====== Provided material
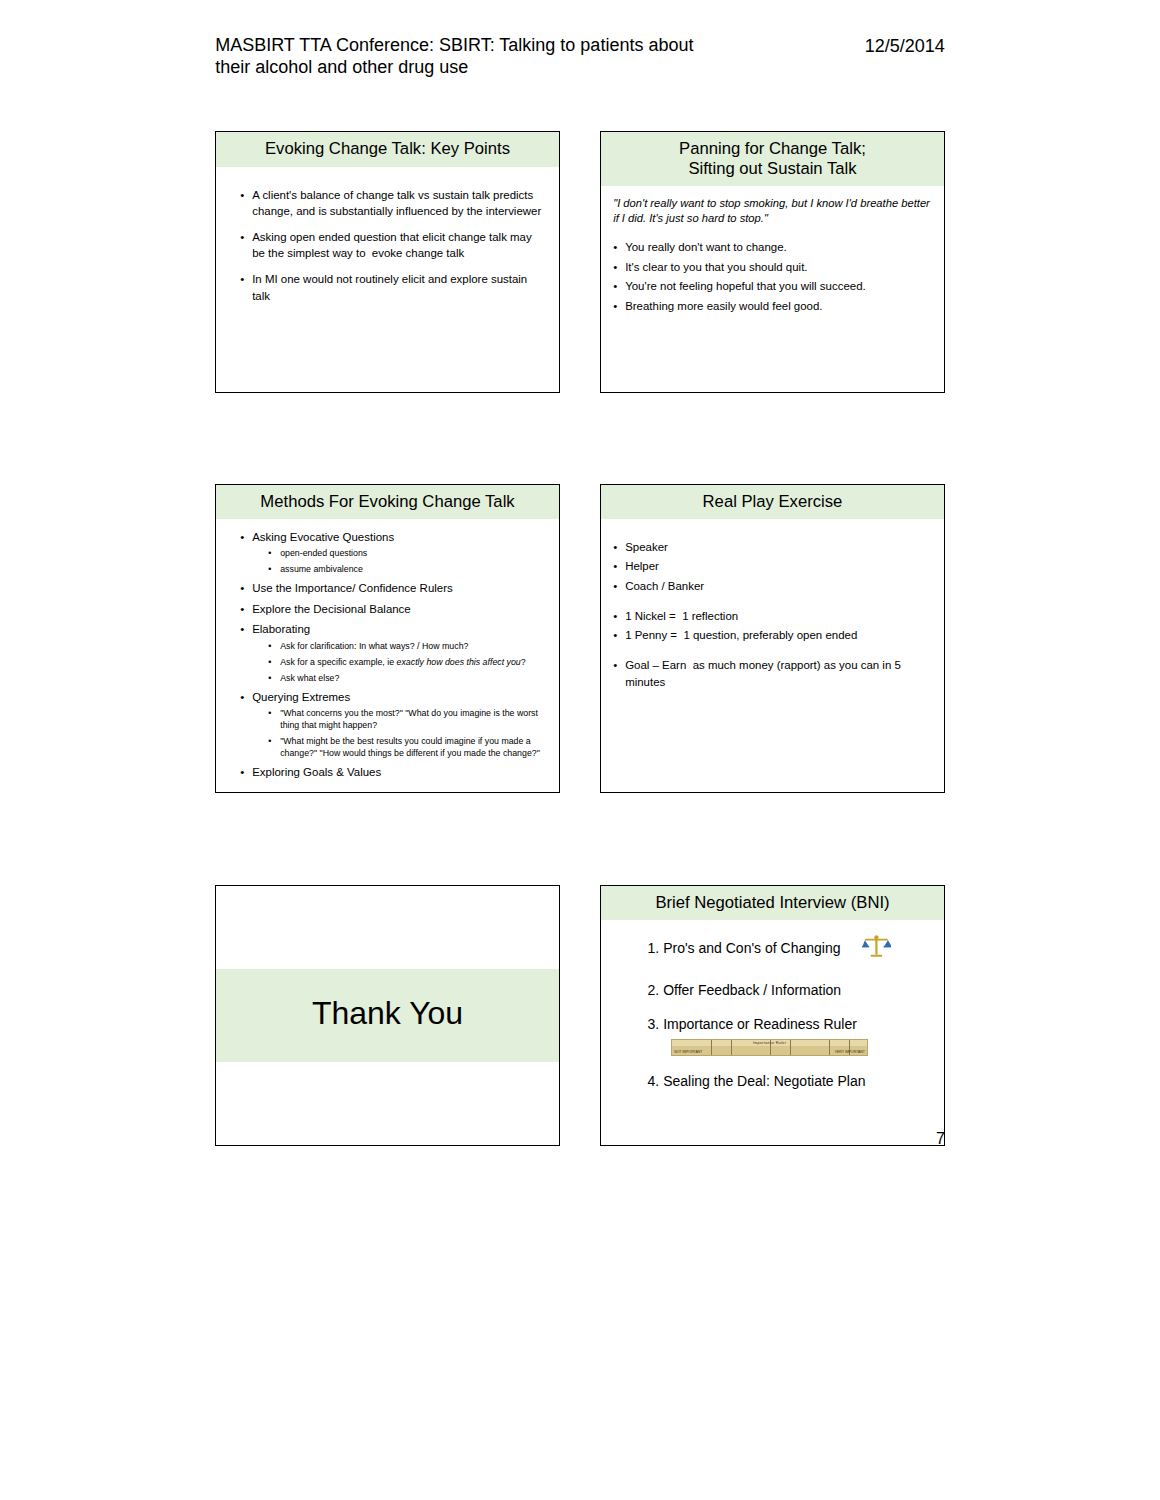MASBIRT TTA Conference: SBIRT: Talking to patients about their alcohol and other drug use
12/5/2014
Evoking Change Talk: Key Points
A client's balance of change talk vs sustain talk predicts change, and is substantially influenced by the interviewer
Asking open ended question that elicit change talk may be the simplest way to evoke change talk
In MI one would not routinely elicit and explore sustain talk
Panning for Change Talk;
Sifting out Sustain Talk
"I don't really want to stop smoking, but I know I'd breathe better if I did. It's just so hard to stop."
You really don't want to change.
It's clear to you that you should quit.
You're not feeling hopeful that you will succeed.
Breathing more easily would feel good.
Methods For Evoking Change Talk
Asking Evocative Questions
open-ended questions
assume ambivalence
Use the Importance/ Confidence Rulers
Explore the Decisional Balance
Elaborating
Ask for clarification: In what ways? / How much?
Ask for a specific example, ie exactly how does this affect you?
Ask what else?
Querying Extremes
"What concerns you the most?" "What do you imagine is the worst thing that might happen?
"What might be the best results you could imagine if you made a change?" "How would things be different if you made the change?"
Exploring Goals & Values
Real Play Exercise
Speaker
Helper
Coach / Banker
1 Nickel = 1 reflection
1 Penny = 1 question, preferably open ended
Goal – Earn as much money (rapport) as you can in 5 minutes
Thank You
Brief Negotiated Interview (BNI)
Pro's and Con's of Changing
Offer Feedback / Information
Importance or Readiness Ruler
Importance Ruler NOT IMPORTANT VERY IMPORTANT
Sealing the Deal: Negotiate Plan
7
============
Task objective. Copy each line of the data that contains the word "really", leaving the other lines out.

Response to the exercise.
"I don't really want to stop smoking, but I know I'd breathe better if I did. It's just so hard to stop."
You really don't want to change.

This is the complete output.